WORK TO COMPLETE>
Below are records that should be duplicated exactly, with no image retained.

DATA SECTION>
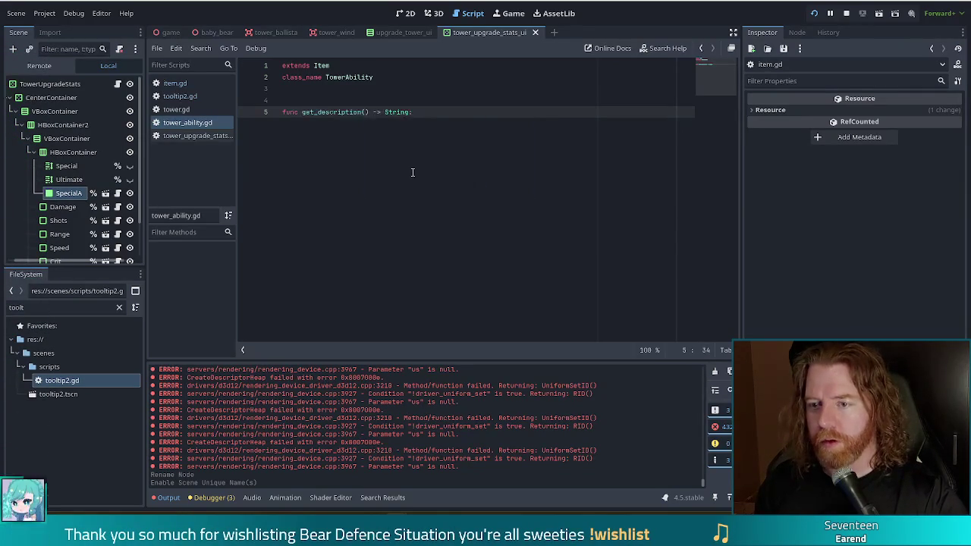
key(Return)
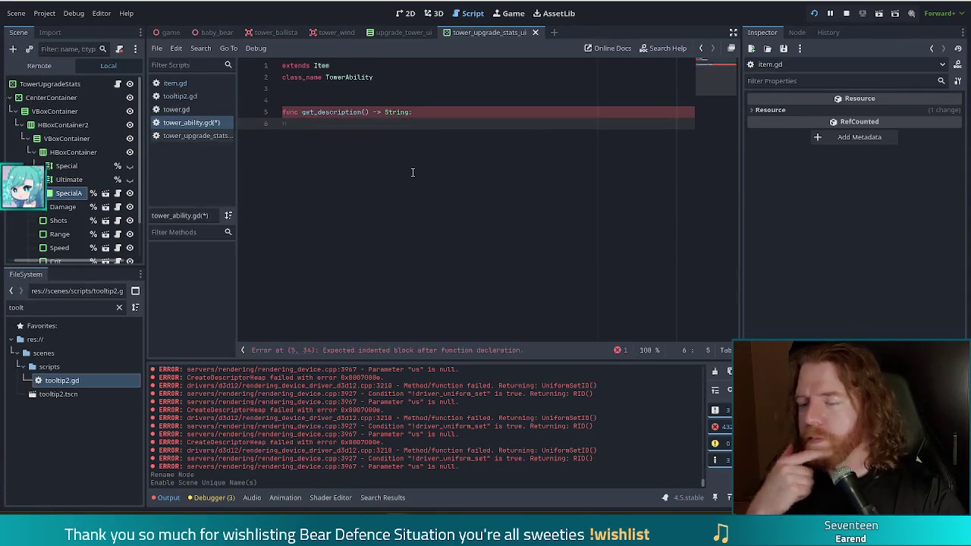
Give it a return description body with an empty indented line above the return
text(eturn)
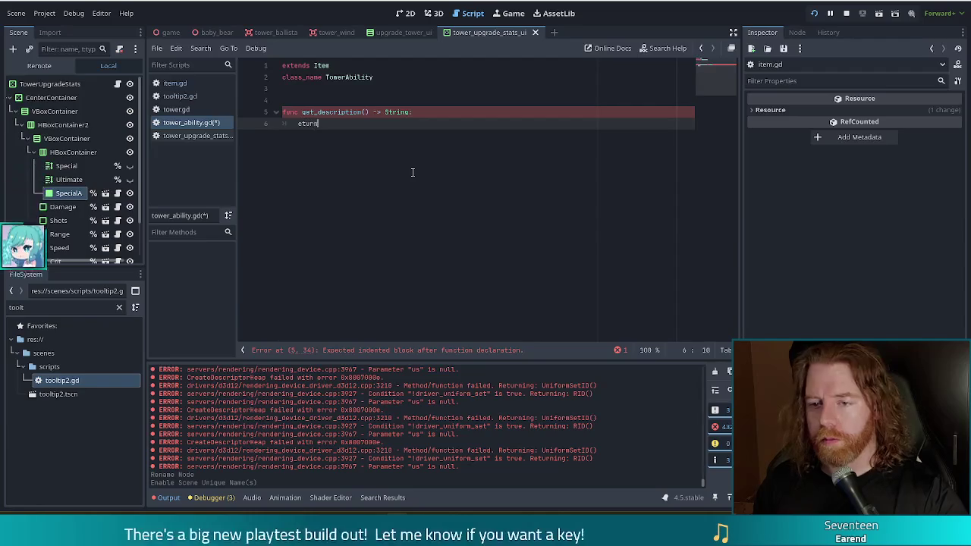
key(BackSpace)
key(BackSpace)
text(return )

WRITTEN RESPONSE>
key(Return)
Give it a return description body with an empty indented line above the return
text(eturn)
key(BackSpace)
key(BackSpace)
text(return )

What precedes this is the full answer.